“If you can’t get rid of the skeleton in your closet, you’d best teach it to dance.” Those words by George Bernard Shaw are a good reminder to those with black sheep in the family. (And who doesn’t have one or two of those?) Records created about the ne’er-do-wells of the family can be rich in clues. Once you get over the shock and surprise of finding a criminal relative, you might be amazed at what you can uncover.
New York has some of the most historic and famous prisons in the United States. We recently launched four new collections of New York prison records and in these you’ll find everything from those convicted of habitual drunkenness to convicted murderers.
The Governor’s Registers of Commitments to Prisons, 1842-1908, has registers from prisons across the state.

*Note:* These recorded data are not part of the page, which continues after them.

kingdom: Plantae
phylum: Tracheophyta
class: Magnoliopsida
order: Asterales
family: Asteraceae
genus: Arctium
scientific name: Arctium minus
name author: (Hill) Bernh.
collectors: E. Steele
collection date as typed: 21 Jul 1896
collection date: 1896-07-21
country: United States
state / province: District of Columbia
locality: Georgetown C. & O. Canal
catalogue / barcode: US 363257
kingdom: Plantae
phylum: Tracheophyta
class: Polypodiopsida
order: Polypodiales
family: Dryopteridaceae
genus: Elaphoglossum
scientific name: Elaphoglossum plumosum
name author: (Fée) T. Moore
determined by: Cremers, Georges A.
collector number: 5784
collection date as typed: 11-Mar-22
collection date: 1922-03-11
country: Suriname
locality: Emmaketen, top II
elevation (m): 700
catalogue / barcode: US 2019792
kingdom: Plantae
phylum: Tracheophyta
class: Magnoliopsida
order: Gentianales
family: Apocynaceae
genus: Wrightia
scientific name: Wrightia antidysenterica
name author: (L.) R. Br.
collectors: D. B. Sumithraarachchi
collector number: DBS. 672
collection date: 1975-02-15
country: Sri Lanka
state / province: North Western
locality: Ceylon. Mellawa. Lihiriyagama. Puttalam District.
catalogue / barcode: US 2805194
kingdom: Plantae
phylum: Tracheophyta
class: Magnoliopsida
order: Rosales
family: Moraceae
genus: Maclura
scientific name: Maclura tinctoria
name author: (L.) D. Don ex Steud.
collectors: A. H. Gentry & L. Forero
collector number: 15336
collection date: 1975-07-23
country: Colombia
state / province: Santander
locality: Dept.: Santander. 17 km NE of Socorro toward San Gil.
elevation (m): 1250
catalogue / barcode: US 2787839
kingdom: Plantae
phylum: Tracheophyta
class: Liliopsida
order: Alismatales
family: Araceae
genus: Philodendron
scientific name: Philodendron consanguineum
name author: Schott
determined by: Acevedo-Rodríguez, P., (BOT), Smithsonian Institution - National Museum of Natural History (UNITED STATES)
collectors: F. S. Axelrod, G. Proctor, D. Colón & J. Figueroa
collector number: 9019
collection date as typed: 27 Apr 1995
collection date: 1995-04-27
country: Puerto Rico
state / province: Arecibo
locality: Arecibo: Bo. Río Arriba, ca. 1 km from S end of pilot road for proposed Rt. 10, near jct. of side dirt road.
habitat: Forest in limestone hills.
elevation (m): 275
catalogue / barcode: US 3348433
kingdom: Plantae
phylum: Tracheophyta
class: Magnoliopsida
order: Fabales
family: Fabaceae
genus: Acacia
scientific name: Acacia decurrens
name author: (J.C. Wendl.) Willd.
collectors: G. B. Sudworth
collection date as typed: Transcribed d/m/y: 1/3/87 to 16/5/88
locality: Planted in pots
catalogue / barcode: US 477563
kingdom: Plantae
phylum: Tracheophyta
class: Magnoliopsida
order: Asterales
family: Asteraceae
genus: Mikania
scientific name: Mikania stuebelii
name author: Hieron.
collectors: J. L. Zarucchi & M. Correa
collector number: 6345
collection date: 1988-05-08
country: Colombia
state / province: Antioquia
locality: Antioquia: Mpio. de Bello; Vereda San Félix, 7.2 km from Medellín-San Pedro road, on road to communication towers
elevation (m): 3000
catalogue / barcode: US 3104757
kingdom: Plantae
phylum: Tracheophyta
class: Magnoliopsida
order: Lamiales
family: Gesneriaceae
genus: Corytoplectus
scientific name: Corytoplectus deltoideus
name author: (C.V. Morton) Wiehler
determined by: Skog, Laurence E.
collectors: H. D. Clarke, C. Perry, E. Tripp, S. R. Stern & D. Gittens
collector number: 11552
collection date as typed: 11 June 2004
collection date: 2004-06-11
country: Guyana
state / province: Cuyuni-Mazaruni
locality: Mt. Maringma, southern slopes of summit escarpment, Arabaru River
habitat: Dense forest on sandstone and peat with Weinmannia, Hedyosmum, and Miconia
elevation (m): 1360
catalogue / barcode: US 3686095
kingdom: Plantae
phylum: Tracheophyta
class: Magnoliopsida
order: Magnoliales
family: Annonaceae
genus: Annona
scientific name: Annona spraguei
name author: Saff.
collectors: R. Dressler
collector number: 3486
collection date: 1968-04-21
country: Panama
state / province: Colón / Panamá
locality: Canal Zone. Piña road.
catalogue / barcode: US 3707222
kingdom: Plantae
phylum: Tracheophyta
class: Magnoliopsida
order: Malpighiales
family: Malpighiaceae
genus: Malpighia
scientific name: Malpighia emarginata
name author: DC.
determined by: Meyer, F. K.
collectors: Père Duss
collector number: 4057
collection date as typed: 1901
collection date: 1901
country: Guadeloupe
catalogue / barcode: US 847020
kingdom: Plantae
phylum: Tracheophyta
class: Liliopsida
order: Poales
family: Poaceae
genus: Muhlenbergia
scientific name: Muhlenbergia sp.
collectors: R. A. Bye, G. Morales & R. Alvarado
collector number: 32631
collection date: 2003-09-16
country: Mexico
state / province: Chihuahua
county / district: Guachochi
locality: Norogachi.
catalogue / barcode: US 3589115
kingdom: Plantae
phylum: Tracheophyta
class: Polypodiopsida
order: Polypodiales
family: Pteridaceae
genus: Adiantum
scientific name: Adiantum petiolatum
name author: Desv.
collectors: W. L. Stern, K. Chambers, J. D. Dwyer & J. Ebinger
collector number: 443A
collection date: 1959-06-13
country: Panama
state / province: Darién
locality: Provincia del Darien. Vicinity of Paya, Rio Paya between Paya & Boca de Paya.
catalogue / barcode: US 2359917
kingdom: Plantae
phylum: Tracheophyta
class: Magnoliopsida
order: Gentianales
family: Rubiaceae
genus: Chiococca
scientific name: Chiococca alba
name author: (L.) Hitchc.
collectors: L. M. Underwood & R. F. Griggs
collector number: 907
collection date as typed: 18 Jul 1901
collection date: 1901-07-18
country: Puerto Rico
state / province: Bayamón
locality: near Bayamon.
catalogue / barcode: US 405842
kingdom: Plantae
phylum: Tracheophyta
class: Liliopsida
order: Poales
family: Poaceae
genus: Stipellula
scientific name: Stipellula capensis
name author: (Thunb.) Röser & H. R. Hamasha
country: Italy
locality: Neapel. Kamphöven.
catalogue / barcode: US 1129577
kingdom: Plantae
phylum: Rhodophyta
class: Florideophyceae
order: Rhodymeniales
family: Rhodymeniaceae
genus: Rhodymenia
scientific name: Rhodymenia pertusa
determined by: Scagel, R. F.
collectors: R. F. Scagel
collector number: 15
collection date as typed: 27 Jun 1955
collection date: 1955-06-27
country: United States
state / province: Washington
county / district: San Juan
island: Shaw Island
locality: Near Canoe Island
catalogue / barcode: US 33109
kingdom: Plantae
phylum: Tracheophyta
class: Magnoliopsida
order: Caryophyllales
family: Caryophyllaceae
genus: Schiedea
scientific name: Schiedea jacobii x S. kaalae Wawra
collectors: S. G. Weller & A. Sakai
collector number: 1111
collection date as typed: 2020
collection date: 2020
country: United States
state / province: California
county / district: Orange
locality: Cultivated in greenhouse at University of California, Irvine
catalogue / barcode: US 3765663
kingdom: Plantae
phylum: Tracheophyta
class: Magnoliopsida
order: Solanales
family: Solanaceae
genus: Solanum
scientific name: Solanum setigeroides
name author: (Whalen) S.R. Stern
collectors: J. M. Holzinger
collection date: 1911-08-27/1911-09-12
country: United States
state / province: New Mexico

Records include the crime that was committed and the term of the sentence. They also include the county where the person was convicted, which can lead you to court records and newspaper accounts (of both the crime and the trial).
Need some clues about names? These registers have them. Prisoners are listed with aliases, “real names,” and full names. Could those aliases have been names they borrowed from people they knew?
Prisoners Received at Newgate State Prison, 1797-1810, documents the earliest state prison in New York. It was originally designed to be a model prison to reform those who had been convicted of serious crimes (aside from murder and arson). Prisoners from New York City were literally sent “up the river” to Newgate. (Yes, that’s where the phrase comes from.) Early records in this collection include occupation and physical description. Later records include the inmate’s previous offenses.
Discharges of Convicts, 1882-1915, applies specifically to those who were pardoned or had their sentences commuted by the governor. The registers include the name of the convict, county, crime, court, judge, date of sentencing, date received in prison, sentence, commutation earned, and discharge date. In some cases, you’ll find correspondence regarding commutations as well.
Executive Orders for Commutations, Pardons, Restorations and Respites, 1845-1931, is a good collection to use with the Discharges of Convicts. The governor could restore the citizenship rights of convicted felons. The Executive Orders show the governors’ orders restoring those rights.